* _To-do item_: Until you reach the line containing "Frosted Citrus - Svěží citrus s kapkou medové", reproduce each line of the listing exactly, please, and include that line as well.

* _Supplied entries_:
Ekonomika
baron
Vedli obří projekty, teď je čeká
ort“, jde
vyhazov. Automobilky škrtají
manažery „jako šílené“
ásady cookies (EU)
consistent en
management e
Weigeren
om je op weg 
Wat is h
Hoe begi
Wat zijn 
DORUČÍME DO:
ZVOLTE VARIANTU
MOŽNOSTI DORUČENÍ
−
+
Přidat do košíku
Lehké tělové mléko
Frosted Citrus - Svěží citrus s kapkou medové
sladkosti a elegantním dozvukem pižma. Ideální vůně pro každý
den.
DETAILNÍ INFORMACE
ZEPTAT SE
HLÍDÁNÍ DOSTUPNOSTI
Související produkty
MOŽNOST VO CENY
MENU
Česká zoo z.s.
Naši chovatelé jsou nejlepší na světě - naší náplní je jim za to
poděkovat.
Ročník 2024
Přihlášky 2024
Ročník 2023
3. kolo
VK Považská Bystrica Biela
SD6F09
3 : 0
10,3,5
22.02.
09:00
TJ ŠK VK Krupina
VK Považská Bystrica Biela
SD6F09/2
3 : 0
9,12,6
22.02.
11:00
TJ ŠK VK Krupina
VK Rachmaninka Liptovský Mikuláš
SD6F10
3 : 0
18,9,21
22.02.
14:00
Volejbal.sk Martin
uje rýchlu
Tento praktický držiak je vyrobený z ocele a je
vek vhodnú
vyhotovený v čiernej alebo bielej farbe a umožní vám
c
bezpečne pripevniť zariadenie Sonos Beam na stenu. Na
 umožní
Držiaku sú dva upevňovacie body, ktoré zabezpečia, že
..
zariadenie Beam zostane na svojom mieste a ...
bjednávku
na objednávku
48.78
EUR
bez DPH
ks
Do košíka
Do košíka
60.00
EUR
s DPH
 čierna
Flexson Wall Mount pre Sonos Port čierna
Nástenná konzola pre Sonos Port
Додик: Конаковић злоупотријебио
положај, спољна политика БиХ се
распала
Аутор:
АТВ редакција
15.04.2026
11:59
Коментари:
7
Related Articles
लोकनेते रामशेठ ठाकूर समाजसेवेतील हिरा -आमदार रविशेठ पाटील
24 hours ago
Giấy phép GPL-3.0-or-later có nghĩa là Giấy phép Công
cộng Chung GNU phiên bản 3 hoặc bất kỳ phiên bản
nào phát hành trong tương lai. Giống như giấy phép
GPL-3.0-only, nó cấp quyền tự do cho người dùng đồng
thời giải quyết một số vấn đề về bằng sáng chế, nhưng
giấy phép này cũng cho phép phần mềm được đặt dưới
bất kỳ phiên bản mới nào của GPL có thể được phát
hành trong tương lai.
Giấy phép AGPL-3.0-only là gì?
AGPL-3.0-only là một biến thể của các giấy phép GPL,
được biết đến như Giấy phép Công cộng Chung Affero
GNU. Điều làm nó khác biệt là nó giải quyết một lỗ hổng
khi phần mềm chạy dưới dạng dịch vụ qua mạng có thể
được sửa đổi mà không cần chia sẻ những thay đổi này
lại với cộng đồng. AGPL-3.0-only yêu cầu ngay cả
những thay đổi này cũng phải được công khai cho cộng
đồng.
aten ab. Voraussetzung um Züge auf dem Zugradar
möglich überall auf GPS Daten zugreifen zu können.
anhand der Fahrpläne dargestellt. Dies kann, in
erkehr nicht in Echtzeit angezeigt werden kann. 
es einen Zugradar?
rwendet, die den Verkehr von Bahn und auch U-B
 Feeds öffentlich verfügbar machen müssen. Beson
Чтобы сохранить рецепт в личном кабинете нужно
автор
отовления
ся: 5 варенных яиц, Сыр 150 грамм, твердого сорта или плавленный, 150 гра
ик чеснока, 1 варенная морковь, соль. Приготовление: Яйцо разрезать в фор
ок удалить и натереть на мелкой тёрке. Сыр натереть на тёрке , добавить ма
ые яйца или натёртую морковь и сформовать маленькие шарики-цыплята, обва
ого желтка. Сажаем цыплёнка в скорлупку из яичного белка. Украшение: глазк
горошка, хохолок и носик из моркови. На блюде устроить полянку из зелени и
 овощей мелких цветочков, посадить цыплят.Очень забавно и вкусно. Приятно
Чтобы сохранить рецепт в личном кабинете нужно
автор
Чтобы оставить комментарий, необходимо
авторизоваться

* _Result of the task_:
Ekonomika
baron
Vedli obří projekty, teď je čeká
ort“, jde
vyhazov. Automobilky škrtají
manažery „jako šílené“
ásady cookies (EU)
consistent en
management e
Weigeren
om je op weg 
Wat is h
Hoe begi
Wat zijn 
DORUČÍME DO:
ZVOLTE VARIANTU
MOŽNOSTI DORUČENÍ
−
+
Přidat do košíku
Lehké tělové mléko
Frosted Citrus - Svěží citrus s kapkou medové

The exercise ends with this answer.